RECORDS FOR THIS TASK

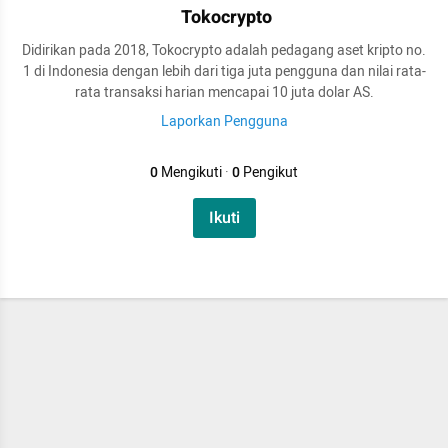
Tokocrypto
Didirikan pada 2018, Tokocrypto adalah pedagang aset kripto no.
1 di Indonesia dengan lebih dari tiga juta pengguna dan nilai rata-
rata transaksi harian mencapai 10 juta dolar AS.
Laporkan Pengguna
0
Mengikuti
·
0
Pengikut
Ikuti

YOUR INSTRUCTIONS
Return every line of text from the items above unchanged and in the same order, leaving out the pictures.

RESULT
Tokocrypto
Didirikan pada 2018, Tokocrypto adalah pedagang aset kripto no.
1 di Indonesia dengan lebih dari tiga juta pengguna dan nilai rata-
rata transaksi harian mencapai 10 juta dolar AS.
Laporkan Pengguna
0
Mengikuti
·
0
Pengikut
Ikuti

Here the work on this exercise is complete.